Gerry created the Gerry Foundation, an organization established to stimulate economic activity and revitalization in Sullivan County, New York. Gerry purchased and resurrected the original 1969 Woodstock Festival site, naming it the Bethel Woods Center for the Arts in Bethel, New York. Gerry donated $10 million to the National Cable Center in Denver. Gerry endowed a chair of orthopedic surgery at Harvard Medical School, established the Paul Gerry Dialysis Center in Sayre, Pennsylvania, funded the addition of a wing on his local hospital, and is involved in a program at Boston University to find a cure for amyloidosis.

In 1995, Gerry was awarded the Vanguard Award, cable television's honor for distinguished leadership. In 1998, he received the Golden Plate Award of the American Academy of Achievement. In 2000, he was inducted into the Cable Television Hall of Fame. Gerry received the Entrepreneur-of-the-Year Award from the New England chapter of the Institute of American Entrepreneurs, the Distinguished Citizen Award from the Boy Scouts of America, and the Americanism Award from the Anti-Defamation League.

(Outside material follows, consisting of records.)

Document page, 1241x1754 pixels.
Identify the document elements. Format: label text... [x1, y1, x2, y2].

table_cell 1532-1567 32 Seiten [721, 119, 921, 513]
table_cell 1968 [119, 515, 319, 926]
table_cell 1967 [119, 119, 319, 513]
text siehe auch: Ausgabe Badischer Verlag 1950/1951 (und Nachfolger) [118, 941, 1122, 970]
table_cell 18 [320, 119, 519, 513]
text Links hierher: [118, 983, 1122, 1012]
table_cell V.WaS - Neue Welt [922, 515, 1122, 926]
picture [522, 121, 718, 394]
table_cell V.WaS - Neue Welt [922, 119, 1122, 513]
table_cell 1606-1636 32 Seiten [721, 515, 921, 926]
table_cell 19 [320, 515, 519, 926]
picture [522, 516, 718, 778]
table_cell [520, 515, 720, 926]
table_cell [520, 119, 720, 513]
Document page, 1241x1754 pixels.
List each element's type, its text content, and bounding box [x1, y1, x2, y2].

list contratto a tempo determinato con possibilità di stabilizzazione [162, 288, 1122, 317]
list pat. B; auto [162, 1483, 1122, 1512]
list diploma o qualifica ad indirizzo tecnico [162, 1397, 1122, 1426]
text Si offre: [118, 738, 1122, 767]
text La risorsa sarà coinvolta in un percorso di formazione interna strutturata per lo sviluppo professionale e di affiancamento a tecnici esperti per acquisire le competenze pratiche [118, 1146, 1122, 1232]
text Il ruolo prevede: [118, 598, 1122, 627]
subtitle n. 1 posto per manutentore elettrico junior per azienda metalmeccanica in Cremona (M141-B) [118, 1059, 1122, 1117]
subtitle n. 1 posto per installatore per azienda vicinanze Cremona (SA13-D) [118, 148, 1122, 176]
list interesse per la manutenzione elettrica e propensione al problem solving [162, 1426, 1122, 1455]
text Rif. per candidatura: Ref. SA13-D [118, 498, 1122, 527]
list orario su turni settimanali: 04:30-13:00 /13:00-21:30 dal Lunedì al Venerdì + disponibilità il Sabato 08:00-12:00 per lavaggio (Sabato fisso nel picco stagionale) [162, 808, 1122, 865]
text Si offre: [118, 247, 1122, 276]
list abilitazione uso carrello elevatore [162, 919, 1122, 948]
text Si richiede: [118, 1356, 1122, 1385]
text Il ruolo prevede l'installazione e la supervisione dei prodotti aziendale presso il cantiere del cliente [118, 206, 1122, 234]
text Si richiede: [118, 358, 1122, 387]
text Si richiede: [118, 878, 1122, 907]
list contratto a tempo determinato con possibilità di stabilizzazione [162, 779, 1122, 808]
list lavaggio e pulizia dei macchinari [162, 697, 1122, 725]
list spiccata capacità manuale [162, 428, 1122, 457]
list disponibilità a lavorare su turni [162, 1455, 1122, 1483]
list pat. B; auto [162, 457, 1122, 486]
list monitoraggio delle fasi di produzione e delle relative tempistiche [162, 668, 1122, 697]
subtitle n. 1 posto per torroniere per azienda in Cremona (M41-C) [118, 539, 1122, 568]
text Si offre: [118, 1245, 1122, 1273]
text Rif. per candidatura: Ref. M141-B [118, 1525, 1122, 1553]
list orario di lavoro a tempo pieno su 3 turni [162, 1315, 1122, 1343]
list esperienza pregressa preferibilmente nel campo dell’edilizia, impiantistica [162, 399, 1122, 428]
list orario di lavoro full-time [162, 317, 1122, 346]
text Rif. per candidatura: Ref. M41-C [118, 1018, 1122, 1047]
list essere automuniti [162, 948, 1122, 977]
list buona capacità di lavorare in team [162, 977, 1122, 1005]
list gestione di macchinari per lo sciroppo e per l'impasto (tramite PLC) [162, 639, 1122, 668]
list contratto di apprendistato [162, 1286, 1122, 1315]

He has received an Honorary Doctorate of Business Administration from Roger Williams University and an Honorary Doctorate of Humane Letters from the State University of New York.

In 2014, Gerry donated $5 million for the renovations to Newhouse 2 complex at the S.I. Newhouse School of Public Communications at Syracuse University.

==Personal life==
He is married to Sandra Gerry, an educator and former teacher; they have two daughters and a son: Annelise Gerry, Robyn Gerry, and Adam Gerry.